Carnegie Mellon University

Eberly Center

Teaching Excellence & Educational Innovation

Students have learned the individual skill but can’t apply it in complex contexts because...

Students have learned the individual skill or piece of knowledge but can’t apply it in complex contexts because they haven’t practiced the skills of integration and synthesis

Even though students can demonstrate proficiency in simplified contexts (e.g., articulating a single argument or executing a single technique), they have difficulty applying the same knowledge and skills in situations that impose added demands (e.g., when integrating ideas from different sources, applying multiple techniques to solve a larger problem, or under time pressure such as during an exam).

For example, early on in a history course students are able to identify and critique a particular argument from an individual reading. However, when they are asked to integrate multiple arguments into a persuasive thesis of their own, they have difficulty reconciling different points of view and pulling out pieces of the argument that can be used to shape the student’s unique perspective.

Similarly, in a lighting design course, students learn which kinds of lighting create different moods and can easily apply this knowledge in a simple, specific situation. However, they have difficulty drawing on several different principles to create an appropriate lighting scheme when the scene requires complex contrasts (e.g., a joyful wedding in stoic Victorian England).

Strategies:

Provide practice on basic skills.

Share “expert” methods and strategies.

Provide stepping stones toward complexity.

Provide practice in synthesizing information.

Teach students about learning.

Provide practice on basic skills.

Give students more practice at developing fluency of basic skills (e.g., at the beginning of the course, have students identify the argument of each author; for each production that students see, have them analyze the lighting features and their corresponding mood-setting).

Share “expert” methods and strategies.

Explicitly teach students skills to manage the extra demands. For example, students can get by without taking notes on an individual argument from a single reading, but can benefit from tools or information-organizing strategies that experts in the area use when dealing with multiple arguments from multiple sources. See GlaserChi1988.pdf.

Provide stepping stones toward complexity.

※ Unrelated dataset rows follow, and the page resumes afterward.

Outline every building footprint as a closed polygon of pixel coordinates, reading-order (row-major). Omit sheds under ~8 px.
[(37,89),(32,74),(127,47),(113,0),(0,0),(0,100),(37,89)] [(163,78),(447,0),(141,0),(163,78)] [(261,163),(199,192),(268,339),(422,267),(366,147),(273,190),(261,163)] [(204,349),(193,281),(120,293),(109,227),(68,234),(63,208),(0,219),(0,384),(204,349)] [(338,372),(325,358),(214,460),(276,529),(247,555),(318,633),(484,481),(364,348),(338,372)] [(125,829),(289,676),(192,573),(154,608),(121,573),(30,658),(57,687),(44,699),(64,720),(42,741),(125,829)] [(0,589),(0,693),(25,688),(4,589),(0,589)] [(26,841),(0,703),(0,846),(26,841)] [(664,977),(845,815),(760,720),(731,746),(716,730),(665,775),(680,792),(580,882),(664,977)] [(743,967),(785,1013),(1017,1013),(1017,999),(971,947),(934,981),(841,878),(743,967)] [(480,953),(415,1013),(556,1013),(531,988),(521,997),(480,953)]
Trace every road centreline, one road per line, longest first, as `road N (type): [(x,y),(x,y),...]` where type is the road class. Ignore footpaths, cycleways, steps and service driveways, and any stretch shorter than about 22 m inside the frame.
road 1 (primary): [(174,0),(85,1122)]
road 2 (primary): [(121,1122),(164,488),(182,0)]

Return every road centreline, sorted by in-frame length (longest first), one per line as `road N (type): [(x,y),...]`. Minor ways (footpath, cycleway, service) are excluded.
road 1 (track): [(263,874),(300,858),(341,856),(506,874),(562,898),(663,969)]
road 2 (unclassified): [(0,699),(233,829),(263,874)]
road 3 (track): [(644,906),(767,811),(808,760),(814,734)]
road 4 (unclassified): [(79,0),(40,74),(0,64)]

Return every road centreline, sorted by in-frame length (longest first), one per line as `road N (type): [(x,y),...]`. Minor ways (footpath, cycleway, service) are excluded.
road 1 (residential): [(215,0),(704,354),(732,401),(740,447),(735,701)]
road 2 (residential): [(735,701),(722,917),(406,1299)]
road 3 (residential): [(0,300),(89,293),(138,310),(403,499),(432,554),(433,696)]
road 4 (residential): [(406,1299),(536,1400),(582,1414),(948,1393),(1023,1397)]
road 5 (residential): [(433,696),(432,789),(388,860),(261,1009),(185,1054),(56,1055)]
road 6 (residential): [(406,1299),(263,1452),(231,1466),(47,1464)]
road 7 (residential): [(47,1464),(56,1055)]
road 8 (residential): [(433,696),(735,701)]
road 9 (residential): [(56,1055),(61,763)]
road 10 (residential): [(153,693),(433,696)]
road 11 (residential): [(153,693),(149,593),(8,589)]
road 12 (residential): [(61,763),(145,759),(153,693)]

Move incrementally from simple tasks to those with extra demands. For example, ask students to compare and contrast two authors’ arguments before going to a more broad or complex set of perspectives; assign group work in class so that individual students don’t have to bear the full responsibility of the more complex situation before they have to do it on their own; assign intermediate level problems to bridge the gap between simple and complex (e.g., ask acting students to rehearse a 10- to 20-minute scene, moving to a 20- to 40-minute scene so that they can build up to a full-scale two-hour theatrical production).

Provide practice in synthesizing information.

Give students practice at integrating ideas because the whole is greater than the sum of the parts and they need to practice synthesizing information before they can adequately apply it in complex situations. For example, ask students to write in a way that makes connections among papers they have read or between their reading and the discussion/lecture. This builds the expectation that making connections is an important and exercised skill.

Teach students about learning.

Help students learn the different types of knowledge and sources of difficulty so that they can decompose the learning task (i.e., help students be more reflective and metacognitive). Just because students can recognize a theory doesn’t mean that they can apply it, and just because they can recognize a term doesn’t mean that they can define it in their own words.